The thing to blame, Sato reflected while breaking into Will Graham’s apartment, was time. You live long enough (and she had) you start running out of things to measure time by. Clocks and calendars couldn’t cut it, not after the initial couple of centuries. And after that first millennium? Forget it. So you started looking for something new, something fresh, to track your life by. Art, science, romance, war—they were all good bookmarks.
Ah, but people…
People were the best.
The lock popped open. Sato smiled and walked in.
What did she know about Will Graham? He was in his mid-twenties. No family. A blurry history hinted drug use, but no rap sheet. He painted miniatures. Beautiful, compact pieces of startling precision and luminosity. One of Sato’s agents had spied some of his work buried among a barrage of mediocrity at a communal gallery show and fed-exed the piece to Shanghai.

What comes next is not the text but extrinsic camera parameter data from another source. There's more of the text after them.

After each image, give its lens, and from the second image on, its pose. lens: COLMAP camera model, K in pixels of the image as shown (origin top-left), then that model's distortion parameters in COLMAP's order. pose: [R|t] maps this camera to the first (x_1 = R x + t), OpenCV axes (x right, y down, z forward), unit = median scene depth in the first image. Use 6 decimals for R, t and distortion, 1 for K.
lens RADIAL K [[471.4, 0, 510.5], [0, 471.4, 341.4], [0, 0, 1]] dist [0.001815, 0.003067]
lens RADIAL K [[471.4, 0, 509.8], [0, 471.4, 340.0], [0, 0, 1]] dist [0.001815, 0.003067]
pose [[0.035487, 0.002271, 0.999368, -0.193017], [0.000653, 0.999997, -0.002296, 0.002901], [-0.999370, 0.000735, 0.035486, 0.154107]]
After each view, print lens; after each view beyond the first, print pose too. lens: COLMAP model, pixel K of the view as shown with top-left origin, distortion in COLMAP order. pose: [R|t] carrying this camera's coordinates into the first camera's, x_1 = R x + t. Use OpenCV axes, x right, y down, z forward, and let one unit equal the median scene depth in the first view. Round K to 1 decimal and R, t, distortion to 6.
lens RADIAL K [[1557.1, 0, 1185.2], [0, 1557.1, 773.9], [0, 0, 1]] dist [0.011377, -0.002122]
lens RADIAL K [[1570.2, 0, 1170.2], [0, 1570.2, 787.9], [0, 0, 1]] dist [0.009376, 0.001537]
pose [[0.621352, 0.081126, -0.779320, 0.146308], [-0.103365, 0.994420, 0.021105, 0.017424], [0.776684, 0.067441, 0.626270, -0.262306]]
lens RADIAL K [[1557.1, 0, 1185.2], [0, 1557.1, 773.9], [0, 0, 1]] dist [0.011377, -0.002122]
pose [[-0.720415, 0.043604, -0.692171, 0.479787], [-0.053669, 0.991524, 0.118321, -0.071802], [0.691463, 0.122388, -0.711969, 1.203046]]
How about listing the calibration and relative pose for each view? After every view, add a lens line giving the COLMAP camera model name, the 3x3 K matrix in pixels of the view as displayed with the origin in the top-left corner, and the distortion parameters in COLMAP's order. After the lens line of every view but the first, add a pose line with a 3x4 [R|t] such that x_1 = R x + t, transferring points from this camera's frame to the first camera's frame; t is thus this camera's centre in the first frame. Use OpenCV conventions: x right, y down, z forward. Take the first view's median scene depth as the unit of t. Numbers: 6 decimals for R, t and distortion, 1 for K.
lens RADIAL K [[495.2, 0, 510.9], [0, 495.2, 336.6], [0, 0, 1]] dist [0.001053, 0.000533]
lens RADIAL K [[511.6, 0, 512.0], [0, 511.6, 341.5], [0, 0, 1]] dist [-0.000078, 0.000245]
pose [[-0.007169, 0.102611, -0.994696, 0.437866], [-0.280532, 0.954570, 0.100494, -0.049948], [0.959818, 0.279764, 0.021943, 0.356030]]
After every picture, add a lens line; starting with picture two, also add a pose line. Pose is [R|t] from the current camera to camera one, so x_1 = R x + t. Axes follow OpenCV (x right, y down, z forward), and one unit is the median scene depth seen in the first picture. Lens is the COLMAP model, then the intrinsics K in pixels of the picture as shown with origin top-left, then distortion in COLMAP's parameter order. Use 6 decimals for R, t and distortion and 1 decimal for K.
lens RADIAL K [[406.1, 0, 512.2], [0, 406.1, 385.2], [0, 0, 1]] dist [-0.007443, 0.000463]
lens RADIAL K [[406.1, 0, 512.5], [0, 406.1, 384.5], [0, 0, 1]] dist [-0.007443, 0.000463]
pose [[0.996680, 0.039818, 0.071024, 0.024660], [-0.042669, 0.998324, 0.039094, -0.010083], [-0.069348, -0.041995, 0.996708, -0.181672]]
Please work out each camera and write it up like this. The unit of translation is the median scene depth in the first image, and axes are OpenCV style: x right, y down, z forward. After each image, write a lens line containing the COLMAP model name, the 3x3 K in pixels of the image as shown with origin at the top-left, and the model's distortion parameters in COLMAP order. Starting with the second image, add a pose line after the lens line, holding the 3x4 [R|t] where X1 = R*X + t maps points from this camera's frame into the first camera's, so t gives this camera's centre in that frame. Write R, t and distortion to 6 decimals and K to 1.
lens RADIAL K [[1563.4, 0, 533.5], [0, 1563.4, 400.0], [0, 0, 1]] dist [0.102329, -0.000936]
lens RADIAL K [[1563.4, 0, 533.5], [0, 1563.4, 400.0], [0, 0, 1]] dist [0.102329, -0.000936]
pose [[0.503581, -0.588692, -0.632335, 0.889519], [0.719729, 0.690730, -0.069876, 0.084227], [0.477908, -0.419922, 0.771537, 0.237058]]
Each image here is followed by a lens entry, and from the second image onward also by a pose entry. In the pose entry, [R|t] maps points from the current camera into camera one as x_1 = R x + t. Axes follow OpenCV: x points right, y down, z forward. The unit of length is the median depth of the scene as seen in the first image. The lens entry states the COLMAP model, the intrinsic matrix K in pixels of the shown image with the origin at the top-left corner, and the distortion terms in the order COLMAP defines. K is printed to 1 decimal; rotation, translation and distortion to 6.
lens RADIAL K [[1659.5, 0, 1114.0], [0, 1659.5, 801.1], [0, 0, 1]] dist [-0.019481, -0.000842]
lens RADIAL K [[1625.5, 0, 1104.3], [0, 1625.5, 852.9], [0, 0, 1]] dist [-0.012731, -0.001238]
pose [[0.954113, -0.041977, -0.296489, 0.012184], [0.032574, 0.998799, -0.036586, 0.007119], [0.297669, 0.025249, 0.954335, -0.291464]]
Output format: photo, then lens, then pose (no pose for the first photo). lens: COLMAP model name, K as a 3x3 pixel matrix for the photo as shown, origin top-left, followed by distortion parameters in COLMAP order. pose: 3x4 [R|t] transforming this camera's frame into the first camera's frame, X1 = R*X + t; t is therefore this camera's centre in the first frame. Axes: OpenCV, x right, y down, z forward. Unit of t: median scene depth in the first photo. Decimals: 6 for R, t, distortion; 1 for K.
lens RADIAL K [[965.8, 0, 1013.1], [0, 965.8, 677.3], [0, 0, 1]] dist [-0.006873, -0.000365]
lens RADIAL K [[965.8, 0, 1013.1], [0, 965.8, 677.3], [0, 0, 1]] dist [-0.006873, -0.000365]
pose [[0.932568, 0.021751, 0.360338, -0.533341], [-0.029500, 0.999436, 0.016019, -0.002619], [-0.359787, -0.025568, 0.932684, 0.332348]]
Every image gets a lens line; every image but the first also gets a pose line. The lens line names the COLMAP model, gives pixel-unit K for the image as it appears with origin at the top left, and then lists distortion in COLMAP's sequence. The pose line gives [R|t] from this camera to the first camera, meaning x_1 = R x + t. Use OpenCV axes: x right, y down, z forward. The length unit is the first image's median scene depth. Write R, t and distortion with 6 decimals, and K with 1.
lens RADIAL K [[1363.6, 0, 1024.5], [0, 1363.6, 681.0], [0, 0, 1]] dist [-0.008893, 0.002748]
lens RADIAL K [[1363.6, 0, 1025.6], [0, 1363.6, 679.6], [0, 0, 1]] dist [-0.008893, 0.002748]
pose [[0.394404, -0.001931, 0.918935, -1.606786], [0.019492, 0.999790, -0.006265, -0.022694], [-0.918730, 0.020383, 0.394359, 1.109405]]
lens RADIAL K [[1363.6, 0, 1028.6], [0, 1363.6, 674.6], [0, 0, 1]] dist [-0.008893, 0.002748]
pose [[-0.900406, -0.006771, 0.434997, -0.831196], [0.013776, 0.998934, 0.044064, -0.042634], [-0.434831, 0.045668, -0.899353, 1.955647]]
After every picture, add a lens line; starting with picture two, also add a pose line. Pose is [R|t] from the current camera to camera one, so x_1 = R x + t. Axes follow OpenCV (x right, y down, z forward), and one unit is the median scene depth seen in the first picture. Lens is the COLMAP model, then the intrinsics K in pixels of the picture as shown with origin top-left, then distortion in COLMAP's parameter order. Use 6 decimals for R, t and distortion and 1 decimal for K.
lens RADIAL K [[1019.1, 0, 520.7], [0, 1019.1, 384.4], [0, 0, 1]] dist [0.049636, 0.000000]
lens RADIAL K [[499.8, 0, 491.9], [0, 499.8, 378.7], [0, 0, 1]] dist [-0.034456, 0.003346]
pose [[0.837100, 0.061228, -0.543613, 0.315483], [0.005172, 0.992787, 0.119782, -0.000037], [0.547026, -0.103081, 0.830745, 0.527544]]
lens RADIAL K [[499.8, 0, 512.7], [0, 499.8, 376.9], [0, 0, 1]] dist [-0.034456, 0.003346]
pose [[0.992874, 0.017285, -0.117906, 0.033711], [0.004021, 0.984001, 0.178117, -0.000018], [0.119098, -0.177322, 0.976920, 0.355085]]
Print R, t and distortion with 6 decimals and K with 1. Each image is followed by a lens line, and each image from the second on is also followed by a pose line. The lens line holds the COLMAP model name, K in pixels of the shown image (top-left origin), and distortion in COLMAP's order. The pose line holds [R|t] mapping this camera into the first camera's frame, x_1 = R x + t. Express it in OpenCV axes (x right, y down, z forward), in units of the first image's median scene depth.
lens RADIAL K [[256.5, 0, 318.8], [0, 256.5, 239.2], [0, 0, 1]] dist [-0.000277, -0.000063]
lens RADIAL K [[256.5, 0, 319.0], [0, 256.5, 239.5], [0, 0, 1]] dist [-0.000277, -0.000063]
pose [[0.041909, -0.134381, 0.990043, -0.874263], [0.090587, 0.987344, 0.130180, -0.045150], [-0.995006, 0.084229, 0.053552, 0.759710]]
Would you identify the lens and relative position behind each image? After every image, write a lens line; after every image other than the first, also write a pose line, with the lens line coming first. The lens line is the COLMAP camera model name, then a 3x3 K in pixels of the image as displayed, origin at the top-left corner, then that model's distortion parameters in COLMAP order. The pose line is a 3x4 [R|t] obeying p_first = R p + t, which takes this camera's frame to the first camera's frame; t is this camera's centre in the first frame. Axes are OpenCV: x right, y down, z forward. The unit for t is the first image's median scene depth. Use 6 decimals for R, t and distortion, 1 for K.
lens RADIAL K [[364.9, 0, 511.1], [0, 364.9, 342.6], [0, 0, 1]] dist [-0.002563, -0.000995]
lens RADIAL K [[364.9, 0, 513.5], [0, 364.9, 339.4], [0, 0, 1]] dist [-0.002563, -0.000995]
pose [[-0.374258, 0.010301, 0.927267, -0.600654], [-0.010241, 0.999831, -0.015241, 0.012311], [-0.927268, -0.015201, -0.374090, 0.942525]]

Sato’s response was blunt and immediate: yes.
A Baku wasn’t an oracle. But it was within a Baku’s power to swallow an ominous dream and change it into good luck. It wasn’t a cheap ability, nor an easy digestive task, but it did lend her kind a certain sensitivity to omens. Sato had held Graham’s art, the product of his dreams, and sensed no ill fortune at the time.
Will Graham hadn’t been fated to die.
But...
What can change the fate of a man? Love. Hope. Grief, maybe, if one allowed it. There was another strong answer, but Sato didn’t want to entertain that possibility just yet. Instead, she focused on her surroundings.
The apartment was practically empty. A cardboard box sat, in place of a table, at the center of the room. Perhaps in an attempt at camouflage, or merely to avoid comments, a sheet had been draped over it. Will’s bedroom was a futon flanked by a fruit crate; some spare clothing was neatly folded into a peeling dresser of indistinct design. A like weary-looking drafting table was the most noticeable furniture in the place. Overall, it was not an impressive residence.
Yet…there was a scent. An elusive, melting ghost of a sweetness beguiled the Baku. Small but unmistakable it was the scent of dreams.
Whatever his faults and limits, Will Graham had been a true dreamer.
Well, enough of that. Sato tugged at her gloves, adjusting the fit. Time to work, work, work.
She started, predictably enough, with the kitchen—or at least with the tatty scrap of space that housed the mini-fridge and motley crew of dishware. She didn’t find much: half a dozen packs of (cheap) ramen, heap of sweetener and salt packets swiped, no doubt, from any diner and fast-food joint in the available area, aged Oreos. Unsurprisingly, there wasn’t a single matching set of dishes and only one fork.
Boring, boring, and more boring. Come on, Willy, make an effort.
The rest of the tiny apartment wasn’t much better. Sato unashamedly rifled through a surprisingly neat drawer of T-shirts, unscrewed and inspected each bottle of Tylenol/Aspirin/Sudafed in the bathroom (and rolled her eyes at the mismatched towels), shook out each paperback, turned out every pocket—and found nothing.
Damn it. Where were the paintings?
She finally found a shoebox of Polaroids behind a bookshelf. They were random shots, probably serving as examples of perspective and scale for the miniature painter. Sato fanned them like a hand of cards to study the parade of unknown faces and angles and walls. A few caught her eye, but explained nothing.
Disgruntled, Sato pushed open the window and lit a cigarette. A glance at her watch showed she’d spent nearly two hours in the apartment with nothing to show for it. Fabulous.
Just plain, fuckin’ fabulous.
Propping her hip against the windowsill, Sato smoked and thought. She could just quit and leave. Truth be told, there’d never really been a reason for her to come here in the first place. Yes, the boy’s early demise was surprising but that was no reason to get jumpy and start suspecting paranormal factors. And, yes, loosing the promised paintings—along with the promised sale—was unpleasant but it’d hardly cripple the gallery. The lawyers would figure out a loophole or the missing mystery beneficiary would be found or the customer would be convinced to change his mind. Point was there was no real reason for Sato to get personally involved.
No reason, except…
What can change the fate of a man?
With a sign Sato stabbed out her cigarette against a (dead) potted plant and dug for her phone. If she left now it’d be possible to still get some actual work done. Recheck the wine inventory, maybe, or review the latest from the Tokyo office. She hesitated momentarily over the Polaroids, attracted and unsure why.
And heard footsteps outside the door.
Immediately, body moving ahead of mind, Sato slid out the window onto the skinny fire escape. She crouched down, back to wall, breathing steady and alert.